D’emblée, dans l’installation de Anne Imhof au Palais de Tokyo, une vidéo donne le ton. Sur la largeur d’un mur passe en boucle la course d’un chien dont la trajectoire prend celle du visiteur à rebours. Marcher en regardant le film, c’est avancer à contre-courant. C’est faire l’expérience d’une démarche qui prend à contre-pied le dispositif habituel d’exposition. Au chemin de croix qui oriente la visite et ordonne, d’une station à l’autre, les pauses, se substitue la déambulation dans un Palais où il fait bon se perdre.
Un panneau nous indique qu’il est question de labyrinthe. Le terme est bien choisi s’il désigne le caractère aléatoire du trajet. Par contre, il l’est moins pour décrire l’aventure. Car, dans un labyrinthe, la part de l’invisible l’emporte, comme l’observe Bonitzer. Le visible n’est qu’une portion congrue, comme la partie émergée de l’iceberg. Ici, au contraire, si la vision reste limitée, c’est parce qu’il y a trop à voir en même temps. La transparence des vitres qui forment de longs couloirs, des places et des carrefours, montre simultanément les fresques, les vidéos, les graffitis urbains. A chaque tournant surgit un nouvel aperçu qui réoriente le pas, ou qui, en se superposant à d’autres, rend la vision de chacun partielle. Parfois, c’est l’impression de déjà vu qui achève de brouiller les pistes. Qui trop embrasse mal étreint, dit l’adage. À l’échec de la pensée synthétique, le débordement du regard fait écho.
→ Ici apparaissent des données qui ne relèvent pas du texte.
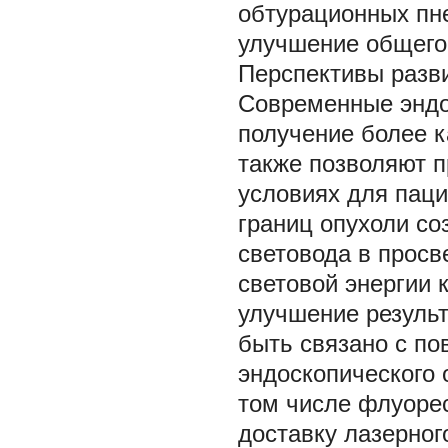
обтурационных пне
улучшение общего 
Перспективы разв
Современные эндо
получение более к
также позволяют 
условиях для паци
границ опухоли со
световода в прос
световой энергии 
улучшение результ
быть связано с п
эндоскопического 
том числе флуоре
доставку лазерног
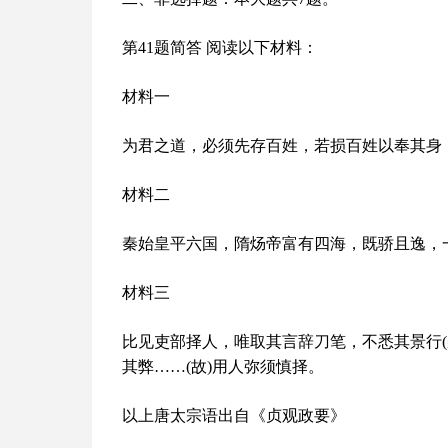
第41题简答 阅读以下材料：
材料一
为君之道，必须先存百姓，若损百姓以奉其身
材料二
秦始皇平六国，隋炀帝富有四海，既骄且逸，
材料三
比见吏部择人，唯取其言辞刀笔，不悉其景行
其弊……(故)用人弥须慎择。
以上唐太宗语出自《贞观政要》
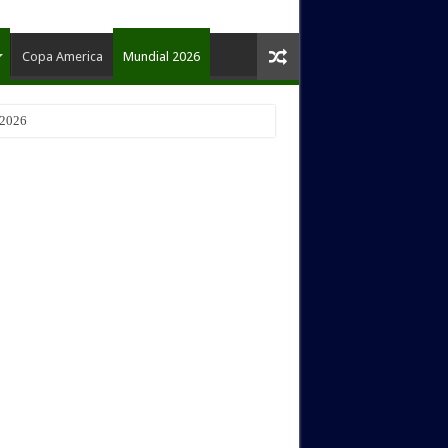
Copa America
Mundial 2026
 2026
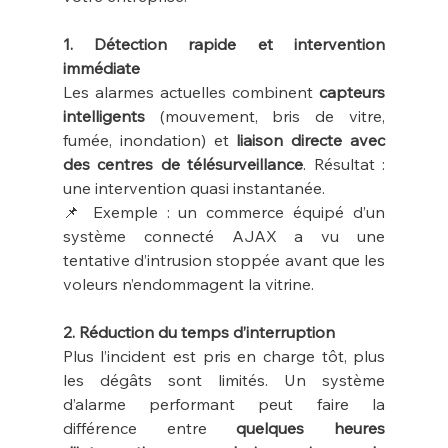
1. Détection rapide et intervention 
immédiate
Les alarmes actuelles combinent 
capteurs 
intelligents
 (mouvement, bris de vitre, 
fumée, inondation) et 
liaison directe avec 
des centres de télésurveillance
. Résultat : 
une intervention quasi instantanée.
📌 Exemple : un commerce équipé d’un 
système connecté AJAX a vu une 
tentative d’intrusion stoppée avant que les 
voleurs n’endommagent la vitrine.
2. Réduction du temps d’interruption
Plus l’incident est pris en charge tôt, plus 
les dégâts sont limités. Un système 
d’alarme performant peut faire la 
différence entre 
quelques heures 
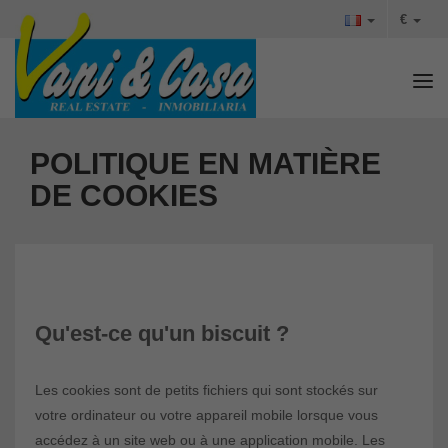
€
Tog
POLITIQUE EN MATIÈRE
DE COOKIES
Qu'est-ce qu'un biscuit ?
Les cookies sont de petits fichiers qui sont stockés sur
votre ordinateur ou votre appareil mobile lorsque vous
accédez à un site web ou à une application mobile. Les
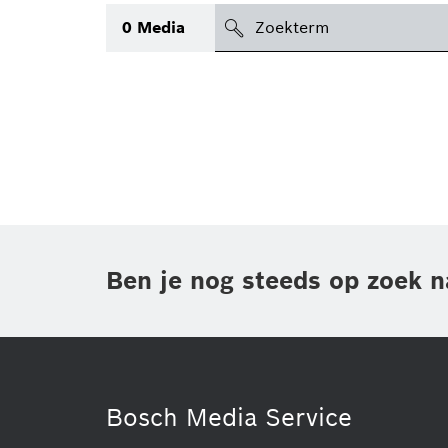
search
0
Media
icon
Topic
(1)
Gebied
(1)
Regio
Periode
Ben je nog steeds op zoek n
Type
(1)
Bosch Media Service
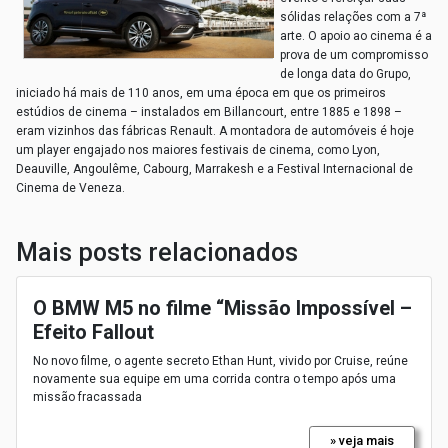
sólidas relações com a 7ª
arte. O apoio ao cinema é a
prova de um compromisso
de longa data do Grupo,
iniciado há mais de 110 anos, em uma época em que os primeiros
estúdios de cinema – instalados em Billancourt, entre 1885 e 1898 –
eram vizinhos das fábricas Renault. A montadora de automóveis é hoje
um player engajado nos maiores festivais de cinema, como Lyon,
Deauville, Angoulême, Cabourg, Marrakesh e a Festival Internacional de
Cinema de Veneza.
Mais posts relacionados
O BMW M5 no filme “Missão Impossível –
Efeito Fallout
No novo filme, o agente secreto Ethan Hunt, vivido por Cruise, reúne
novamente sua equipe em uma corrida contra o tempo após uma
missão fracassada
» veja mais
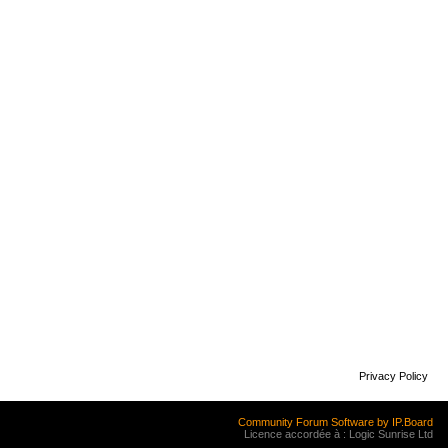
Privacy Policy
Community Forum Software by IP.Board
Licence accordée à : Logic Sunrise Ltd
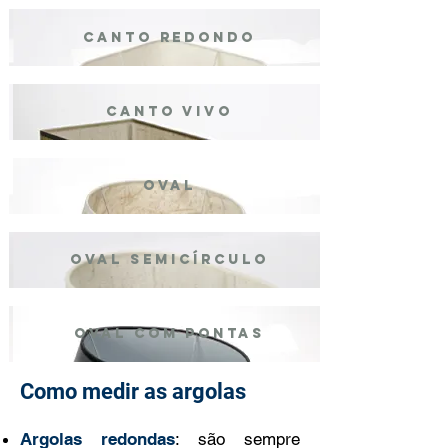
canto redondo
canto vivo
oval
oval semicírculo
oval com pontas
Como medir as argolas
Argolas redondas
: são sempre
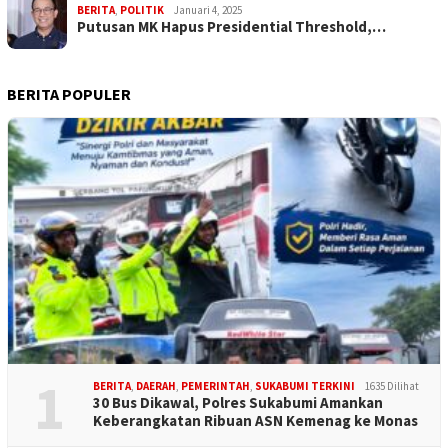
BERITA
,
POLITIK
Januari 4, 2025
Putusan MK Hapus Presidential Threshold,…
BERITA POPULER
1
BERITA
,
DAERAH
,
PEMERINTAH
,
SUKABUMI TERKINI
1635 Dilihat
30 Bus Dikawal, Polres Sukabumi Amankan
Keberangkatan Ribuan ASN Kemenag ke Monas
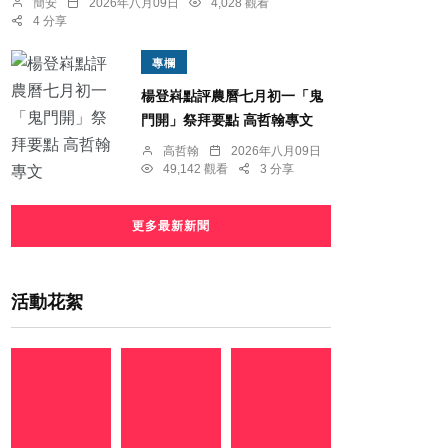
簡安
2026年八月09日
4,028 觀看
4 分享
專欄
楊登嵙點評農曆七月初一「鬼
門開」祭拜要點 高哲翰專文
高哲翰
2026年八月09日
49,142 觀看
3 分享
更多最新新聞
活動花絮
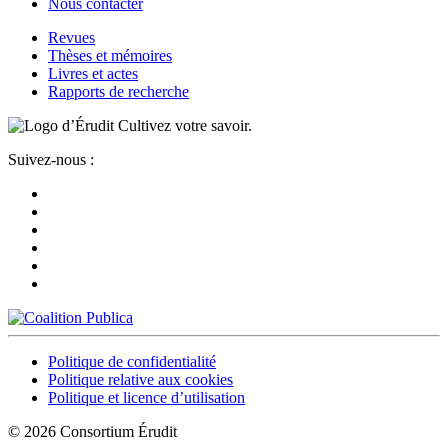
Nous contacter
Revues
Thèses et mémoires
Livres et actes
Rapports de recherche
Cultivez votre savoir.
Suivez-nous :
Politique de confidentialité
Politique relative aux cookies
Politique et licence d’utilisation
© 2026 Consortium Érudit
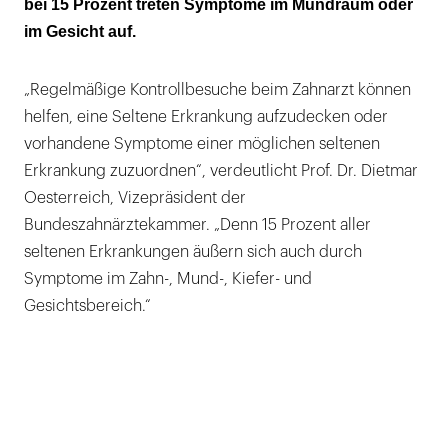
bei 15 Prozent treten Symptome im Mundraum oder
im Gesicht auf.
„Regelmäßige Kontrollbesuche beim Zahnarzt können
helfen, eine Seltene Erkrankung aufzudecken oder
vorhandene Symptome einer möglichen seltenen
Erkrankung zuzuordnen“, verdeutlicht Prof. Dr. Dietmar
Oesterreich, Vizepräsident der
Bundeszahnärztekammer. „Denn 15 Prozent aller
seltenen Erkrankungen äußern sich auch durch
Symptome im Zahn-, Mund-, Kiefer- und
Gesichtsbereich.“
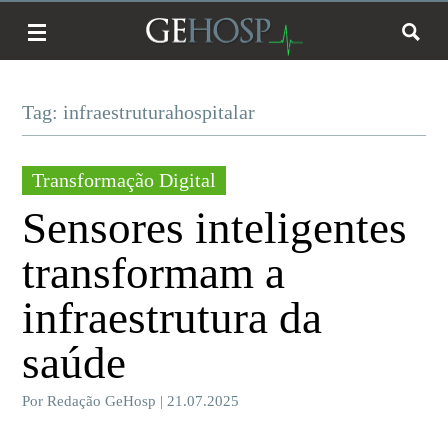
Tag: infraestruturahospitalar
Transformação Digital
Sensores inteligentes
transformam a
infraestrutura da
saúde
Por Redação GeHosp | 21.07.2025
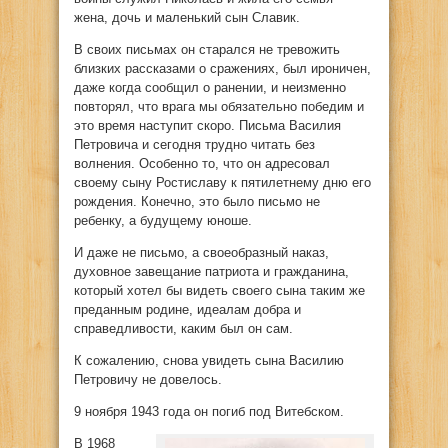
жена, дочь и маленький сын Славик.
В своих письмах он старался не тревожить
близких рассказами о сражениях, был ироничен,
даже когда сообщил о ранении, и неизменно
повторял, что врага мы обязательно победим и
это время наступит скоро. Письма Василия
Петровича и сегодня трудно читать без
волнения. Особенно то, что он адресовал
своему сыну Ростиславу к пятилетнему дню его
рождения. Конечно, это было письмо не
ребенку, а будущему юноше.
И даже не письмо, а своеобразный наказ,
духовное завещание патриота и гражданина,
который хотел бы видеть своего сына таким же
преданным родине, идеалам добра и
справедливости, каким был он сам.
К сожалению, снова увидеть сына Василию
Петровичу не довелось.
9 ноября 1943 года он погиб под Витебском.
В 1968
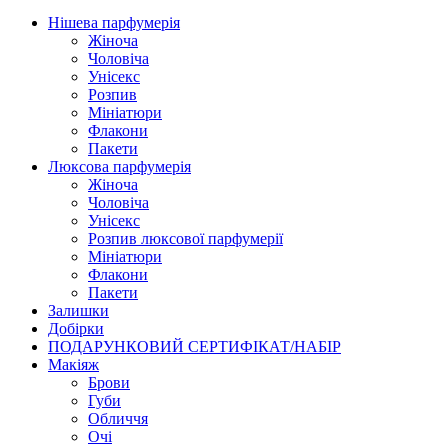
Нішева парфумерія
Жіноча
Чоловіча
Унісекс
Розпив
Мініатюри
Флакони
Пакети
Люксова парфумерія
Жіноча
Чоловіча
Унісекс
Розпив люксової парфумерії
Мініатюри
Флакони
Пакети
Залишки
Добірки
ПОДАРУНКОВИЙ СЕРТИФІКАТ/НАБІР
Макіяж
Брови
Губи
Обличчя
Очі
Le dédale des œuvres redouble celui des colonnes, et l’ensemble constitue les vestiges d’une ancienne ville qui donne sa forme à l’errance. Et chaque œuvre à son tour déroute, quand sa surface, réfléchissante ou diaphane, rend réversible l’envers et l’endroit, ou contient dedans le devant.
Le spectateur qui marche fait l’expérience vivante du ré-ajustement qui donne sa complexité au visible et au voir ses infinies variations.